BEGIN Working data
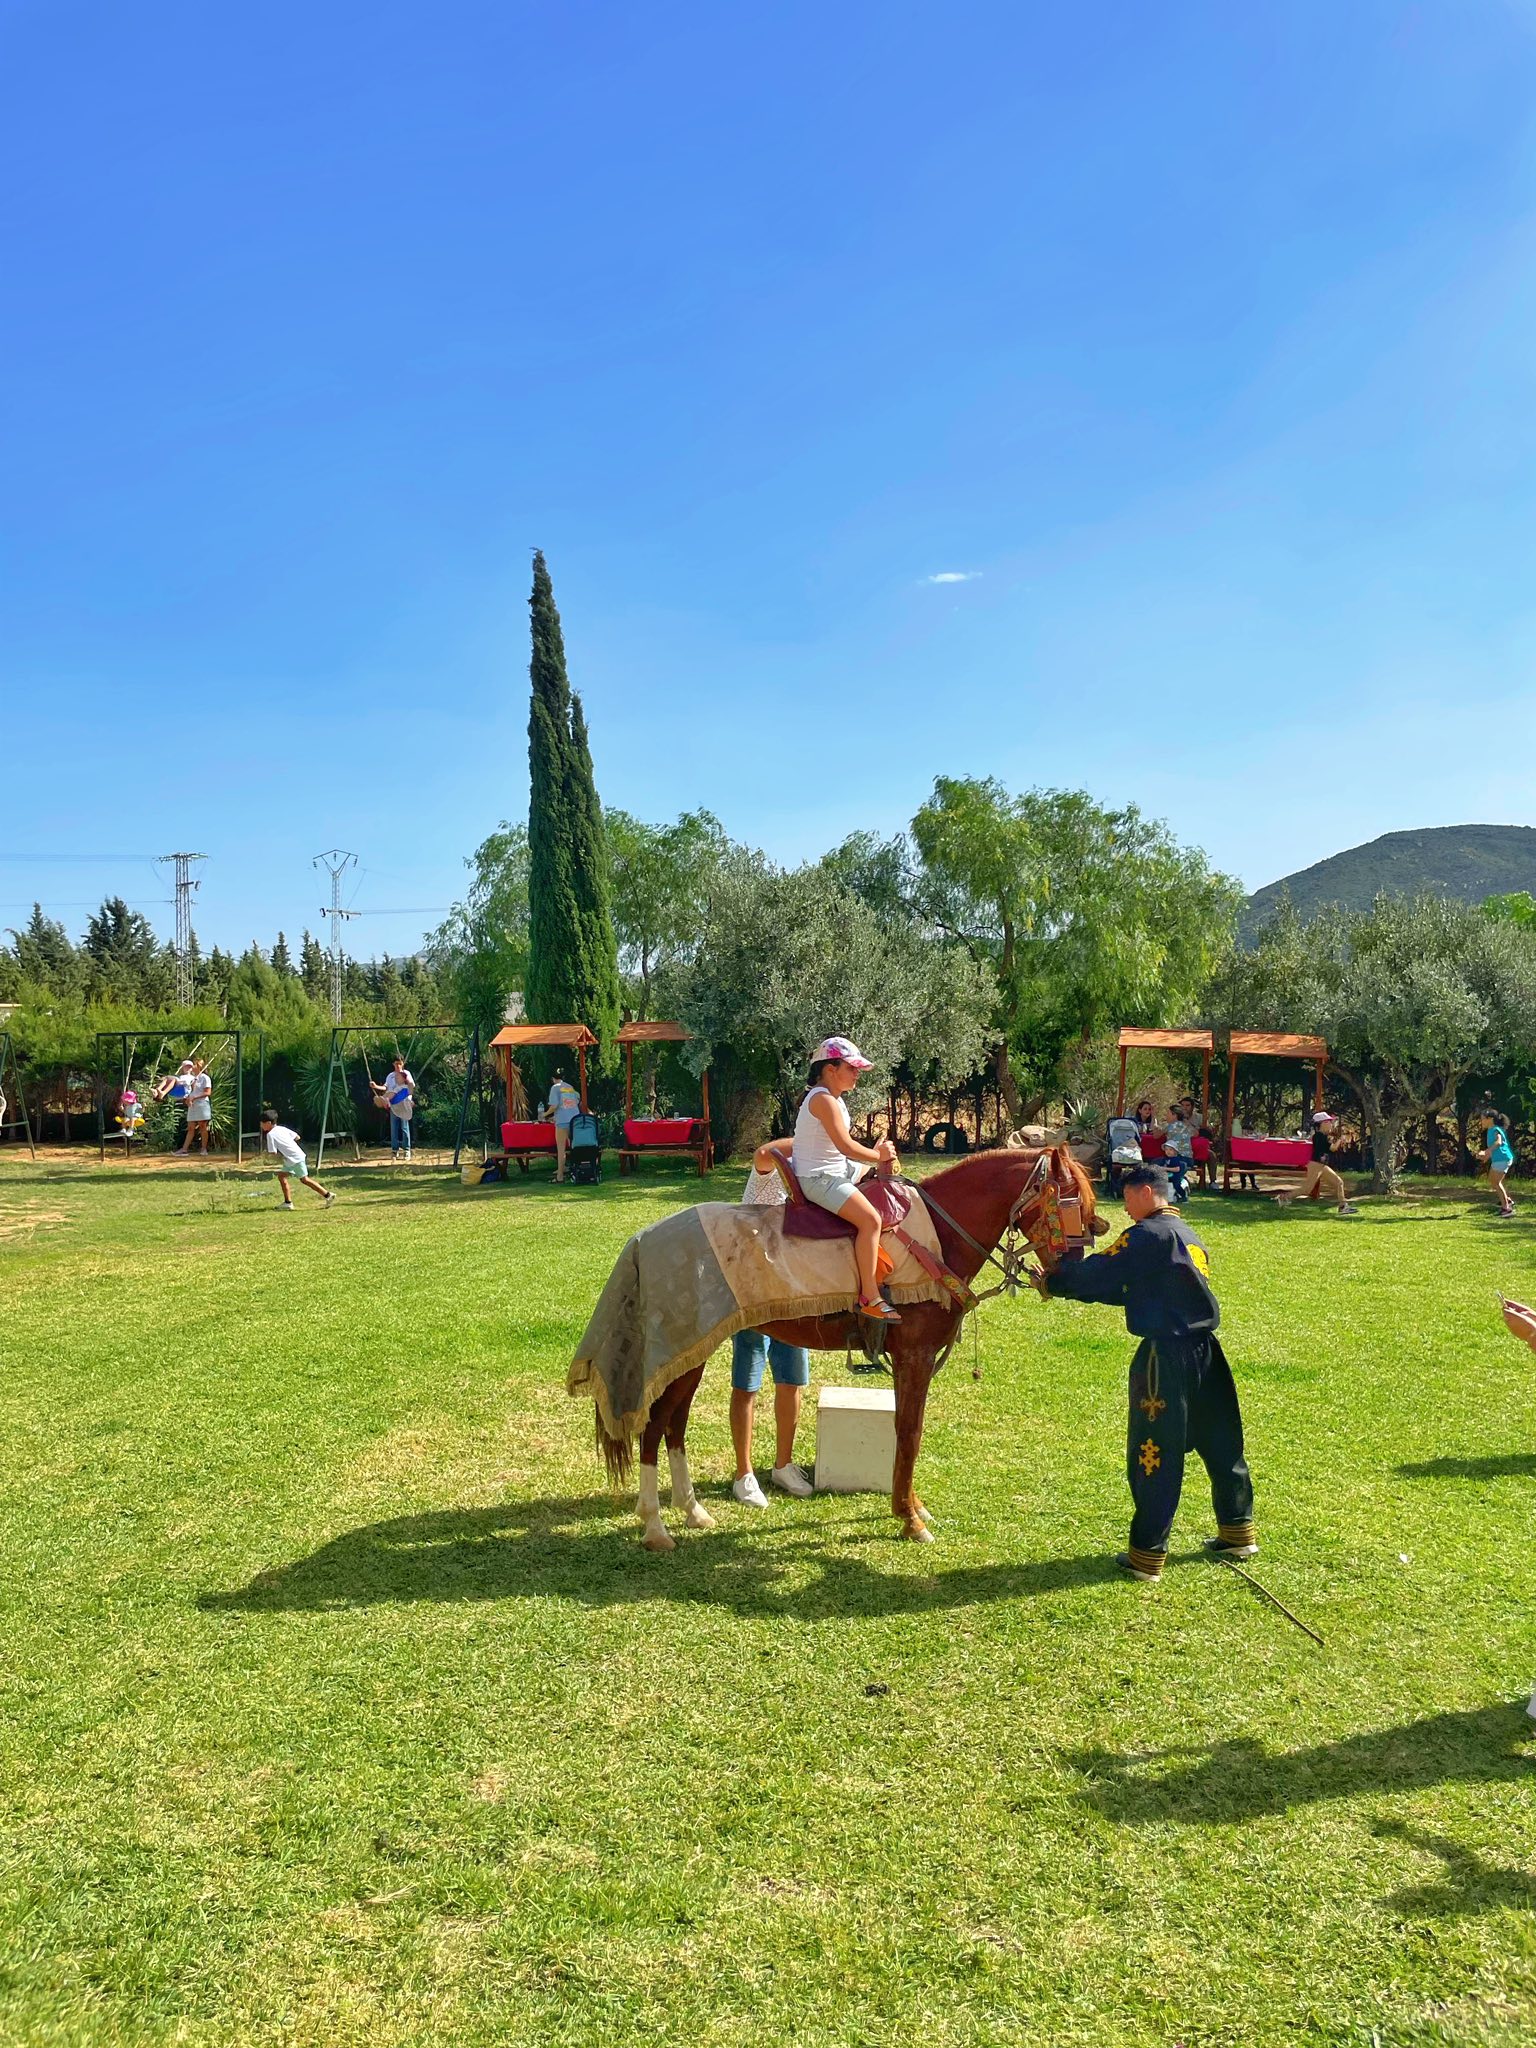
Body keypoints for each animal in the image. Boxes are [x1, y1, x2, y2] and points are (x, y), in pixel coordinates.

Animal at [596, 1145, 1099, 1551]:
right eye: (1071, 1201)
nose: (1072, 1271)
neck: (936, 1236)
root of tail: (646, 1237)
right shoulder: (914, 1357)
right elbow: (910, 1434)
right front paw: (909, 1519)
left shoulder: (907, 1361)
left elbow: (904, 1431)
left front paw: (911, 1505)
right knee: (654, 1428)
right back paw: (656, 1527)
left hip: (691, 1354)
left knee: (674, 1426)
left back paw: (692, 1511)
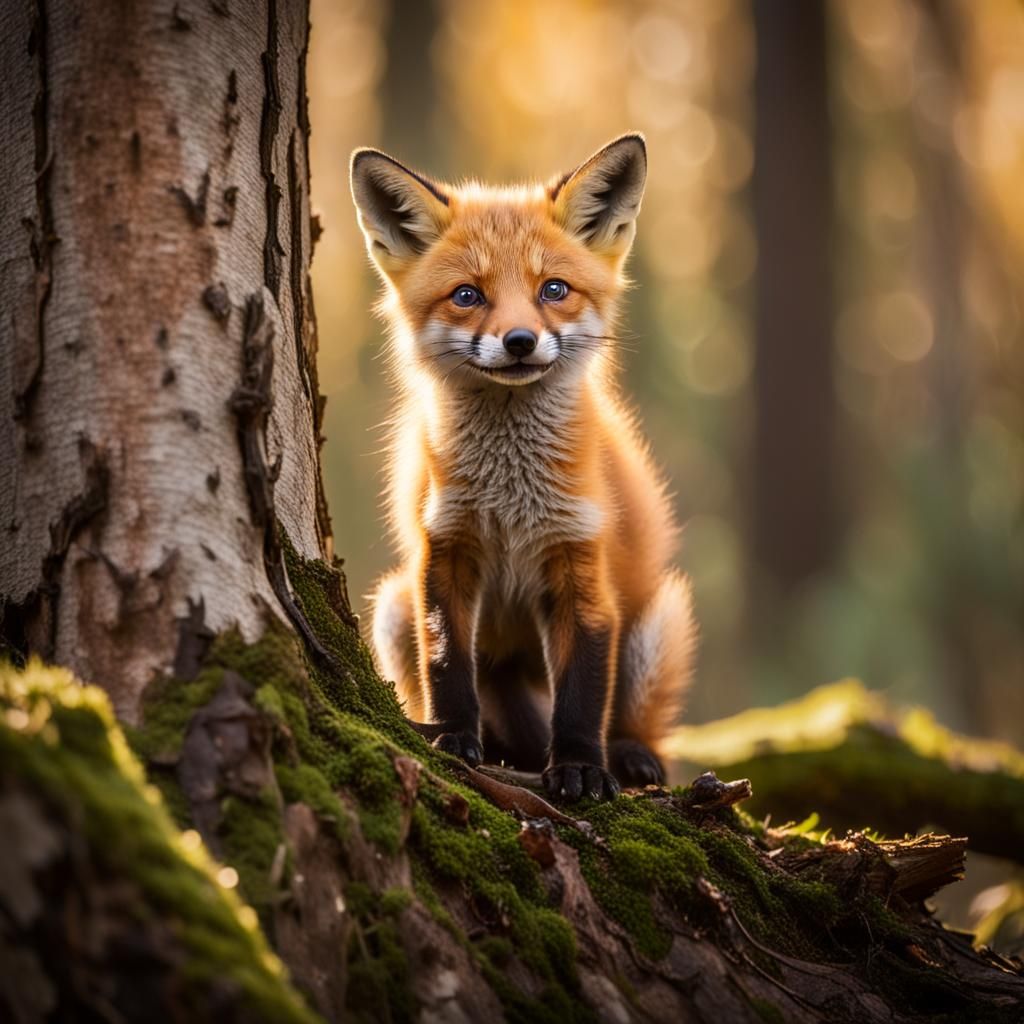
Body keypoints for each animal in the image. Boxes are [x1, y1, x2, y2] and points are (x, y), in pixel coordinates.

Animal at [349, 133, 696, 801]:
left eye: (553, 290)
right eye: (467, 295)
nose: (518, 341)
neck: (511, 498)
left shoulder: (580, 561)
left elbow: (582, 690)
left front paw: (581, 767)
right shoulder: (444, 554)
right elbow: (446, 662)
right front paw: (453, 737)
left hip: (656, 623)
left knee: (636, 724)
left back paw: (629, 757)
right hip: (393, 605)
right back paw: (502, 751)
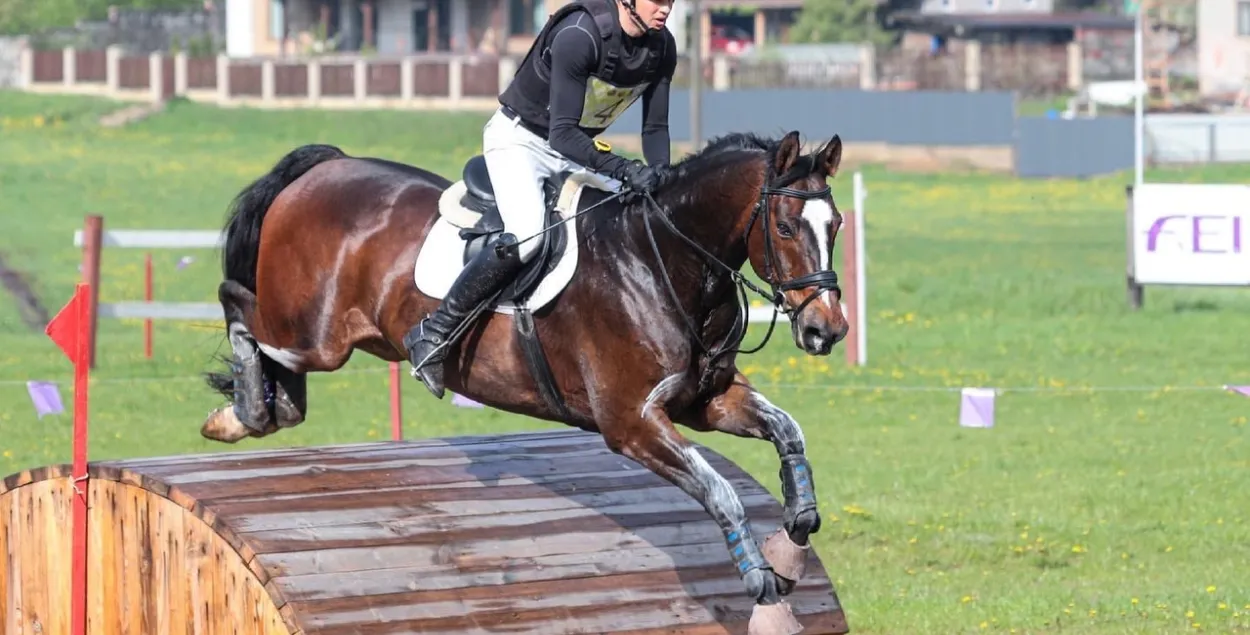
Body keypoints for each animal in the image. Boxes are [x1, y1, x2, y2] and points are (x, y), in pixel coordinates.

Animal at [200, 126, 855, 632]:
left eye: (837, 224)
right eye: (787, 228)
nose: (826, 329)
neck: (663, 259)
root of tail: (326, 166)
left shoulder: (706, 401)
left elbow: (789, 434)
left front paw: (789, 551)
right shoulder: (631, 423)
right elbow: (720, 492)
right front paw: (765, 593)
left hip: (333, 338)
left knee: (273, 356)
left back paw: (265, 404)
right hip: (314, 333)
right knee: (236, 302)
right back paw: (240, 413)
END Working data
> Goal of the exercise: All entries need repeating exactly, but without the pictures.

> Response to this exercise:
Body keypoints for each animal in the image. Boxes are [x1, y1, x2, y2] and points are (x, y), in pixel coordinates.

Animal at [596, 1145, 1099, 1551]:
right eye: (1071, 1201)
nose: (1072, 1271)
neck: (936, 1236)
root of tail: (646, 1237)
right shoulder: (914, 1357)
right elbow: (910, 1434)
right front paw: (909, 1519)
left shoulder: (907, 1361)
left elbow: (904, 1431)
left front paw: (911, 1505)
right knee: (654, 1428)
right back paw: (656, 1527)
left hip: (691, 1354)
left knee: (674, 1426)
left back paw: (692, 1511)
Body keypoints for each animal in the image. Boxes are [x1, y1, x2, y2] and points are (x, y), in pixel coordinates.

Animal at [349, 133, 696, 801]:
left eye: (553, 290)
right eye: (467, 295)
nose: (518, 341)
neck: (511, 498)
left shoulder: (580, 561)
left elbow: (582, 690)
left front paw: (581, 767)
right shoulder: (444, 554)
right elbow: (446, 662)
right front paw: (453, 737)
left hip: (656, 623)
left knee: (636, 724)
left back paw: (629, 757)
right hip: (393, 605)
right back paw: (502, 751)
Body keypoints for each animal in the image. Boxes are [x1, y1, x2, y2] and points are (x, y), in pixel coordinates.

Animal at [200, 126, 855, 632]:
left eye: (837, 224)
right eye: (787, 228)
nose: (826, 329)
neck: (663, 259)
root of tail: (326, 166)
left shoulder: (706, 401)
left elbow: (789, 434)
left front paw: (789, 551)
right shoulder: (631, 423)
right elbow: (720, 492)
right front paw: (765, 593)
left hip: (333, 338)
left knee: (273, 356)
left back paw: (265, 404)
right hip: (314, 333)
right knee: (236, 302)
right back paw: (240, 413)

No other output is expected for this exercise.